MYELOMA IDIOTYPE VACCINES

骨髓瘤独特型疫苗

• 批准号: 2642947
• 负责人: DAVID G MALONEY
• 金额: $ 10万
• 依托单位: FRED HUTCHINSON CANCER RESEARCH CENTER
• 依托单位国家: 美国
• 财政年份: 1997
• 资助国家: 美国
• 起止时间: 1997-09-30 至 1999-11-30
• 项目状态: 已结题
• 来源: https://reporter.nih.gov/project-details/2642947
• 关键词: autologous transplantation; bone marrow transplantation; clinical research; homologous transplantation; human subject; human therapy evaluation; immunoglobulin idiotypes; laboratory mouse; multiple myeloma; neoplasm /cancer immunotherapy; neoplasm /cancer vaccine

Patients with multiple myeloma are seldom cured by conventional chemotherapy. High dose therapy with bone marrow transplantation can cure some patients, but despite significant cytoreduction there continues to be a high risk of posttransplant relapse. Additional non-toxic therapies are needed and the induction of an immune response to the tumor Id in the posttransplant setting of minimal residual disease may provide such an approach. The idiotype (Id) of the tumor Ig of B cell malignancies can be recognized by the immune system as a tumor- specific antigen. Myeloma cells, B cells and antigen presenting cells can process and present fragments of the Id on MHC class I or II molecules which can be recognized by T cells. Preclinical studies of id immunization demonstrate that this approach can induce anti-id antibodies and Id-specific T cells which prevent tumor relapse or progression in lymphoma and myeloma models. We will test whether a series Of immunizations with autologous Id-KLH/IGM-CSF can induce Id-specific T cell responses in post autologous or allogeneic BMT myeloma patients. Patients will be evaluated pre-BMT, post BMT and throughout the immunization schema for Id-specific T cells. The anti-tumor activity of these cells will be tested by cloning, expanding and evaluating there function in vitro. In parallel studies, we will determine and test optimal methods of antigen delivery that favor the induction of a CD8+ Id-specific CTL immune response using a murine model system. These results will be used to direct the next series of clinical trials. The specific aims of this proposal are: 1. to evaluate the ability of immunization with tumor derived Ig (Id) to induce immune responses in patients with multiple myeloma following autologous or allogeneic bone marrow transplant. 2. To use a well characterized murine lymphoma/myeloma model to evaluate new adjuvants and antigen deliver systems to induce and characterize Id specific T cells.

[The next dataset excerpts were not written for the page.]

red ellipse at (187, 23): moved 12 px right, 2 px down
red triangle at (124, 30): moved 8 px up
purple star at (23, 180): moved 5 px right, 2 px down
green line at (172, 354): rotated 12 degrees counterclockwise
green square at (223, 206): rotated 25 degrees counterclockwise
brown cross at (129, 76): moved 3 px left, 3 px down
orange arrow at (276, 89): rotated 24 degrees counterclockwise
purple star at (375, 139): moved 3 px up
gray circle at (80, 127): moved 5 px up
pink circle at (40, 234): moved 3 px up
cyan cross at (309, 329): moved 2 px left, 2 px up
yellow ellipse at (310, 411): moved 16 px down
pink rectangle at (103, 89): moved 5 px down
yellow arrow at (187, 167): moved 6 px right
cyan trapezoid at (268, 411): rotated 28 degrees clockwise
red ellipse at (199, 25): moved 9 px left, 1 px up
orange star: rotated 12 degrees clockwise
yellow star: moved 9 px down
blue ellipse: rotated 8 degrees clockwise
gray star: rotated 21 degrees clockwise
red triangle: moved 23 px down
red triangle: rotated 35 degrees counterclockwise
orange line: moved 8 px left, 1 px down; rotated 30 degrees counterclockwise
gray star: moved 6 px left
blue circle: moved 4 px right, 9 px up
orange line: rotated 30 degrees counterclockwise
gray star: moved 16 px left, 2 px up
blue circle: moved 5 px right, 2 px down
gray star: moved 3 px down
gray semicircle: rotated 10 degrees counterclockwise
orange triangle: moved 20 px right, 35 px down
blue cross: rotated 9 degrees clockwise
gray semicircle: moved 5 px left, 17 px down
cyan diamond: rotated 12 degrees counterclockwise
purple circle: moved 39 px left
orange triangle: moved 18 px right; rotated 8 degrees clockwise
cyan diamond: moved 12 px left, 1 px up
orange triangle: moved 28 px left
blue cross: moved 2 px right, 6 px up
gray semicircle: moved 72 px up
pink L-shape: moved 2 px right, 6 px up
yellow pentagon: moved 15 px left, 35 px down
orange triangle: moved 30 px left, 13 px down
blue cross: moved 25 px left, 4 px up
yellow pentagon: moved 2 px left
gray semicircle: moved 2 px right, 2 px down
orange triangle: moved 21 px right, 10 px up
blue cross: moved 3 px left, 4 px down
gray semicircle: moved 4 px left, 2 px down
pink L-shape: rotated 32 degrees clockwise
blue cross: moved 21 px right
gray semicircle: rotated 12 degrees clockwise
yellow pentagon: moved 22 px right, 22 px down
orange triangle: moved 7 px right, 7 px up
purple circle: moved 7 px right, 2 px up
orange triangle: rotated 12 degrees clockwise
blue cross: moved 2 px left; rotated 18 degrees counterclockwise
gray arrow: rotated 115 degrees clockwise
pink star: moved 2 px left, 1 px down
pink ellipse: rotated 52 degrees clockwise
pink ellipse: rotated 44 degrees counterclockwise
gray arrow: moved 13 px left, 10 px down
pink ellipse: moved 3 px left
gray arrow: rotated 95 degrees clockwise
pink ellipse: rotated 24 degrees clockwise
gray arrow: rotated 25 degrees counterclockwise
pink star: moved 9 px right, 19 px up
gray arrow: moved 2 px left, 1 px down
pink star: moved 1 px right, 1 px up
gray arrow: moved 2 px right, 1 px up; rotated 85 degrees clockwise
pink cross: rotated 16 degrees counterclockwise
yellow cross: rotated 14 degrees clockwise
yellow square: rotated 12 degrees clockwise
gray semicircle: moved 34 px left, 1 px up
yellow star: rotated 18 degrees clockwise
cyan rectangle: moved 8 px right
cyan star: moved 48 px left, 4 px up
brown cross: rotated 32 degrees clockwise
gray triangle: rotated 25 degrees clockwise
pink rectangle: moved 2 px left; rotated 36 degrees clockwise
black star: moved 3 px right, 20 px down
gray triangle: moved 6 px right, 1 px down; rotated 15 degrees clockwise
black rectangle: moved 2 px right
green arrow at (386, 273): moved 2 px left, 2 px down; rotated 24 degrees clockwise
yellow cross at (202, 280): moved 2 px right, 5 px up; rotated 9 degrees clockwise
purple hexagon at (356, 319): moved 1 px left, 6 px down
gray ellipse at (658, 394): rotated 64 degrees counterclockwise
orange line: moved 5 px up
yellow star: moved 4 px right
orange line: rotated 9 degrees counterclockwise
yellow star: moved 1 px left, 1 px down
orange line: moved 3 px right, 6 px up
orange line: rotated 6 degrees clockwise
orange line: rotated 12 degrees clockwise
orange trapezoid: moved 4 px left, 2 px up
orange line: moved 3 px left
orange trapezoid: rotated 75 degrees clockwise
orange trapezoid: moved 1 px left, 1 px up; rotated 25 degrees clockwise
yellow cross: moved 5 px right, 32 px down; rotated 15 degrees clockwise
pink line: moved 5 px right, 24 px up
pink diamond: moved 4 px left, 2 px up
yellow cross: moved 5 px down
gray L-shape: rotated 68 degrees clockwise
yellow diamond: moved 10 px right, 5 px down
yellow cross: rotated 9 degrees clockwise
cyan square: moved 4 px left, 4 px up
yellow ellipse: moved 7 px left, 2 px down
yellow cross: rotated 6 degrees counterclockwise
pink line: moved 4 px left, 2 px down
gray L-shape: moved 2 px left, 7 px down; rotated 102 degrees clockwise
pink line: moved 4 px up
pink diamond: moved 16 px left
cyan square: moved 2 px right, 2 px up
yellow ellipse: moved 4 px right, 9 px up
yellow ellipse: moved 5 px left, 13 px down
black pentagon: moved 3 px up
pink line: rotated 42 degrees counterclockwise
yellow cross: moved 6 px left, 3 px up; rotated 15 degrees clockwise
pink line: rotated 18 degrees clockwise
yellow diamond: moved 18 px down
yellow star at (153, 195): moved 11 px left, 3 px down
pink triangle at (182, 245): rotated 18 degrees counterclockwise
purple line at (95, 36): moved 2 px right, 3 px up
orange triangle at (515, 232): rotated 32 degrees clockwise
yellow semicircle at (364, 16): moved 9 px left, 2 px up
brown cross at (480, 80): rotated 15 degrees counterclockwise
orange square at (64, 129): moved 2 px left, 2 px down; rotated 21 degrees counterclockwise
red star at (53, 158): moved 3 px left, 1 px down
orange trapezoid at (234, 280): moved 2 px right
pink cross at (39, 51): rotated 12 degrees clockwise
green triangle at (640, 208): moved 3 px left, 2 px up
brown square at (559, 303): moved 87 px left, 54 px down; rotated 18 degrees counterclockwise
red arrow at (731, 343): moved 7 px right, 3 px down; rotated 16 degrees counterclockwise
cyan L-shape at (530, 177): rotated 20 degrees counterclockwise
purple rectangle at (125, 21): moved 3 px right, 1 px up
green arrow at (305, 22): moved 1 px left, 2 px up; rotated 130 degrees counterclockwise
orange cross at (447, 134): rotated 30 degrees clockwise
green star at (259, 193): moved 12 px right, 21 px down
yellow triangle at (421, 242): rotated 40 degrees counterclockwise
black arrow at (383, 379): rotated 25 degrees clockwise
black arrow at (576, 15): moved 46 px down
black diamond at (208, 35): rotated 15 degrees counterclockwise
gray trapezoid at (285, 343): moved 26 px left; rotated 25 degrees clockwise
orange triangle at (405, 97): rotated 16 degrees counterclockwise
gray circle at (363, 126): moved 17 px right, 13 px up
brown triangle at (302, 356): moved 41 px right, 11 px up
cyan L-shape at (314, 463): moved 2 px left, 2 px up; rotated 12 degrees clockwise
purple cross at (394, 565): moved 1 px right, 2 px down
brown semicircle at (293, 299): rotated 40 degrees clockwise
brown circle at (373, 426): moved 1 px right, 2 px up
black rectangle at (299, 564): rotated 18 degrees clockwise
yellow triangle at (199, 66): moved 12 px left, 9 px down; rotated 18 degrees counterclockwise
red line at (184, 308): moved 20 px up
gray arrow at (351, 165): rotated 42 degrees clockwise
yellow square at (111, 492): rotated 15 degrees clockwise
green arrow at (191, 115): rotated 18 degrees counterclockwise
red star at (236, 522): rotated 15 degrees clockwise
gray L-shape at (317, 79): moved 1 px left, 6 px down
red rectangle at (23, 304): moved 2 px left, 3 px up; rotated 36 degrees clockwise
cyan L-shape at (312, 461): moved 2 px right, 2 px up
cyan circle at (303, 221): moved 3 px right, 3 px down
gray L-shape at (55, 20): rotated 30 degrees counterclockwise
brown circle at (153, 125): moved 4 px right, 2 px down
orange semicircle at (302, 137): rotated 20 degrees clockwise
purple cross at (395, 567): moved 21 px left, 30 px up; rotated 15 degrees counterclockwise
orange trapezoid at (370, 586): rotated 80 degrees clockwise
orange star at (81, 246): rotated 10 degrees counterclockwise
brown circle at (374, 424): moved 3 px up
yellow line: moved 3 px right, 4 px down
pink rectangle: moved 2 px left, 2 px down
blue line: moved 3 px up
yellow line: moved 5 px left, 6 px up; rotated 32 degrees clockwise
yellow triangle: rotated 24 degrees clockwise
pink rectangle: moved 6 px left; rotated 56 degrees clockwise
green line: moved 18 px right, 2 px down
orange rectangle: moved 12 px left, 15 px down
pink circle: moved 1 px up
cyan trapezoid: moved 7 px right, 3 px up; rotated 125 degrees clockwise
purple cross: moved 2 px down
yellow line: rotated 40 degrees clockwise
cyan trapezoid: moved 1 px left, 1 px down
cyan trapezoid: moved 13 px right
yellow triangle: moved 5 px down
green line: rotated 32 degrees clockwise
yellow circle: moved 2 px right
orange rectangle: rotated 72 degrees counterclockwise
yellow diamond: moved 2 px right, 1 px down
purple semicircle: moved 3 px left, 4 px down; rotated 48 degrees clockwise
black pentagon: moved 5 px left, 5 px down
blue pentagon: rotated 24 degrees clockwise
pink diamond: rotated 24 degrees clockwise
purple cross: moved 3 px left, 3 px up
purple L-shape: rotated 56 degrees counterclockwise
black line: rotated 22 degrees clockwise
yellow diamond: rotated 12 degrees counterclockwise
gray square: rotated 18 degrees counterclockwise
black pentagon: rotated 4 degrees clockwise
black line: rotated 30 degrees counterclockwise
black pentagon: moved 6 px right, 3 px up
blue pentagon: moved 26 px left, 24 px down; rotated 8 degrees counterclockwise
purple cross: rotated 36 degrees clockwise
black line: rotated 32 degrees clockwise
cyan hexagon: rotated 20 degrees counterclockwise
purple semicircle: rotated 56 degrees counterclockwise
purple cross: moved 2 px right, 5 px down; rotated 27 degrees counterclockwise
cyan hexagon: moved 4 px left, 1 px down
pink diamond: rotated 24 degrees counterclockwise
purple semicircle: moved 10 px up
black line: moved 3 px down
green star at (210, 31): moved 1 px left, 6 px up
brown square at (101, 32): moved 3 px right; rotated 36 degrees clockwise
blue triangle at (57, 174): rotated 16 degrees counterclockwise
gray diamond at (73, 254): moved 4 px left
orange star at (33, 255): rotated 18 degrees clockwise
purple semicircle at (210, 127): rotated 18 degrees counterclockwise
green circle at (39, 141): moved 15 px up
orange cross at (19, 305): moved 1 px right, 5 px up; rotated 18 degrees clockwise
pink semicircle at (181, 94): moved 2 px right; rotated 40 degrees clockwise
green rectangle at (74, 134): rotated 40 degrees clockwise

多发性骨髓瘤患者通过常规治疗很少能治愈 化疗。高剂量骨髓治疗 移植可以治愈一些患者，但尽管显着 细胞减灭术仍然存在移植后的高风险 复发。需要额外的无毒疗法 诱导对肿瘤 Id 的免疫应答 移植后微小残留病的设置可能会提供 这样的做法。 B细胞肿瘤Ig的独特型(Id) 恶性肿瘤可以被免疫系统识别为肿瘤 特异性抗原。骨髓瘤细胞、B 细胞和抗原呈递 细胞可以处理并呈递 I 类 MHC 上的 Id 片段 或可以被T细胞识别的II分子。临床前 体内免疫研究表明，这种方法可以 诱导抗 id 抗体和 Id 特异性 T 细胞，从而预防 淋巴瘤和骨髓瘤模型中的肿瘤复发或进展。 我们将测试是否进行一系列自体免疫接种 Id-KLH/IGM-CSF 可以诱导 Id 特异性 T 细胞反应 自体或同种异体 BMT 骨髓瘤患者。患者将会 评估 BMT 前、BMT 后和整个免疫接种过程 Id 特异性 T 细胞的模式。这些物质的抗肿瘤活性 细胞将在那里通过克隆、扩增和评估进行测试 体外发挥作用。在平行研究中，我们将确定并测试 有利于诱导的抗原递送的最佳方法 使用小鼠模型的 CD8+ Id 特异性 CTL 免疫反应 系统。这些结果将用于指导下一系列 临床试验。该提案的具体目标是： 1.评价肿瘤源性Ig的免疫能力 (Id) 诱导患有多种疾病的患者的免疫反应 自体或同种异体骨髓后发生的骨髓瘤 移植。 2. 使用特征明确的小鼠淋巴瘤/骨髓瘤模型 评估新佐剂和抗原递送系统以诱导 并表征Id特异性T细胞。